Israel- and US-bashing Abdel Bari Atwan ends 24-year career at helm of London’s Al-Quds Al-Arabi

Elhanan Miller is the former Arab affairs reporter for The Times of Israel

Al-Quds al-Arabi editor Abdel Bari Atwan (photo credit: screen capture/YouTube)
Al-Quds al-Arabi editor Abdel Bari Atwan (photo credit: screen capture/YouTube)

Abdel Bari Atwan, the controversial editor of the influential Palestinian-focused daily Al-Quds Al-Arabi who hailed the 9/11 attacks as heralding “the end of the US empire,” announced his retirement Wednesday. He said he wanted to write a new book in English and spend more time with family.

“Today I end my position as editor-in-chief of Al-Quds Al-Arabi, the newspaper I am proud to say waged fierce battles against occupations and foreign domination and corrupt oppressive dictatorships. It always stood on the side of the oppressed and downtrodden,” Atwan wrote in his parting op-ed.

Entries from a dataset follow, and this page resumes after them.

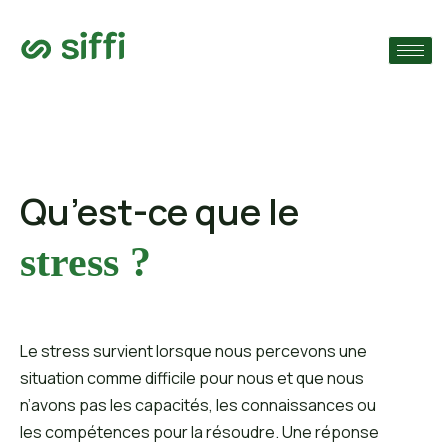
›
ie
›
›
s
Qu’est-ce que le
stress ?
Le stress survient lorsque nous percevons une
situation comme difficile pour nous et que nous
n’avons pas les capacités, les connaissances ou
les compétences pour la résoudre. Une réponse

A native of the Gaza Strip and a veteran Egypt-trained journalist, Atwan was appointed the first editor-in-chief of the London-based newspaper — founded by Palestinian expatriates — in 1989. In his brash and self-confident style, Atwan quickly gained fame and notoriety for anti-Israeli and anti-Western comments.

With its Arab nationalist tint, Al-Quds Al-Arabi under Atwan became the most dominant anti-monarchic voice in Arab press, serving as a significant counterbalance to large Saudi-funded Arab newspapers such as A-Sharq Al-Awsat and Al-Hayat, which are also based in London. The Arab Spring, at first celebrated by Atwan as a pinnacle of Arab awakening, was soon viewed more sourly as Islamist forces gained dominance and the region plunged into deep violence.

In March 2008, Atwan was quoted justifying a terrorist assault by a Palestinian gunman on Jerusalem’s Merkaz Harav Yeshiva in which eight students were killed, since the religious seminary was responsible for “hatching Israeli extremists and fundamentalists.” During a TV interview last month, he said he considered Al-Qaeda mastermind Osama bin Laden only “half a terrorist” due to his positive engagement with US forces in Afghanistan. Atwan was also famously quoted as saying that he would dance in Trafalgar Square if Iranian missiles were to hit Israel.

In 1996, Atwan became the first and only Arab journalist to interview bin Laden, who was hiding in Afghanistan; Atwan later recounted the meeting in a 2006 book The Secret History of Al-Qa’ida. On the fifth anniversary of the 9/11 attacks, he wrote that the worst terrorist attacks in US history will be remembered as the end of the US empire, since “all empires collapse when they pursue the arrogance of power.”

Such comments have helped Atwan garner extreme popularity on the Arab street; he boasts a Twitter account with nearly 180,000 followers.

“I cried like a baby over your resignation. You are the spiritual father of national and pan-Arab journalism,” wrote one Twitter follower Wednesday.

“If truth could be embodied it would be you,” wrote another admirer. “[You represent] a neutral opinion, even if it goes against what I believe. As Arabs, we are proud to count you among us.”

Atwan, who has said he is banned from visiting the US, promised his fans he would continue producing a daily opinion piece on his Facebook page.

“I have received death threats from Arab and Western and Israeli police states, and waged a fierce battle against supporters of the Zionist lobby in Europe and the US, before the US prevented me from visiting it. They all have tried and continue to try to defame me and silence my voice,” Atwan wrote in his op-ed Wednesday.

“One of the Israeli press attaches even boasted once in an interview with the British Jewish newspaper Jewish Chronicle that one of his main achievements in London was reducing my appearances on famous channels such as CNN, BBC and Sky News as an expert on Middle Eastern affairs. This is the highest and only badge of honor I received in my life.”